Acoustic Energy Oil–Water Separation

Oil–water emulsions are a costly, persistent problem across the refining, storage, and waste management industries. Traditional treatment methods rely on chemical demulsifiers, long settling times, or heavy centrifuges — all of which add cost, waste, and complexity.

How it works

The process uses precisely controlled energy and gentle conditioning to destabilise emulsions without harsh chemicals or complex reagents.

Conditioning

A small dose of our proprietary additive is introduced to the emulsion to pre-condition the mixture for separation.

Heating

The sample is gently heated to the optimum operating range (typically 50–70 °C) to improve flow and energy transfer.

Acoustic Energy Cavitation

High-frequency acoustic waves create microscopic pressure zones within the fluid.

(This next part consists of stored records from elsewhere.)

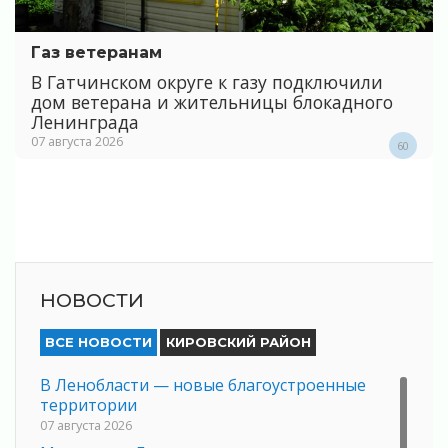
Газ ветеранам
В Гатчинском округе к газу подключили
дом ветерана и жительницы блокадного
Ленинграда
07 августа 2026
60
НОВОСТИ
ВСЕ НОВОСТИ
КИРОВСКИЙ РАЙОН
В Ленобласти — новые благоустроенные
территории
07 августа 2026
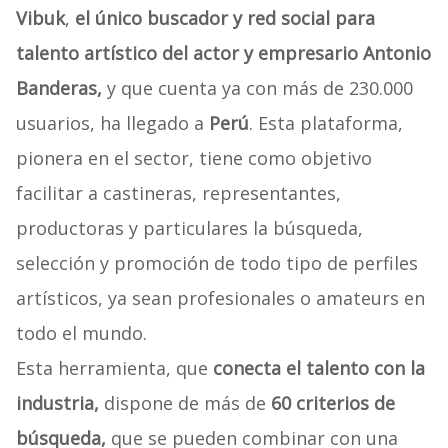
Vibuk
,
el único buscador y red social para
talento artístico del actor y empresario Antonio
Banderas,
y que cuenta ya con más de 230.000
usuarios, ha llegado a
Perú
. Esta plataforma,
pionera en el sector, tiene como objetivo
facilitar a castineras, representantes,
productoras y particulares la búsqueda,
selección y promoción de todo tipo de perfiles
artísticos, ya sean profesionales o amateurs en
todo el mundo.
Esta herramienta, que
conecta el talento con la
industria,
dispone de más de
60 criterios de
búsqueda,
que se pueden combinar con una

These disrupt the molecular bonds that stabilise the emulsion.

Phase Separation

The oil rapidly coalesces and rises, forming a clean top layer. Water clarifies beneath, with any fine solids settling to the bottom.

Performance Results

Laboratory and pilot trials have demonstrated rapid, visible phase separation immediately after ultrasonic treatment:

Clear oil–water interface formed within 5–20 minutes

Complete three-layer structure: oil (top), water (middle), solids (bottom)

No chemical demulsifiers or centrifuges required

High oil recovery and minimal secondary waste

Effective across a wide range of oil viscosities and contamination levels

Observed Outcome

After a short settling period, the treated sample forms distinct clean layers, confirming
complete and stable phase separation using acoustic energy alone.

TST Table comparison - Acoustic Energy System

Economic and Environmental Value

TST’s acoustic separation technology replaces costly, chemical-heavy treatment with a clean, circular process.


Recovered oil is returned to use, clean water is safely discharged or reused, and minimal solids are sent to disposal. This approach cuts operational costs, eliminates confined-space risk, and aligns with environmental targets for waste reduction and carbon impact.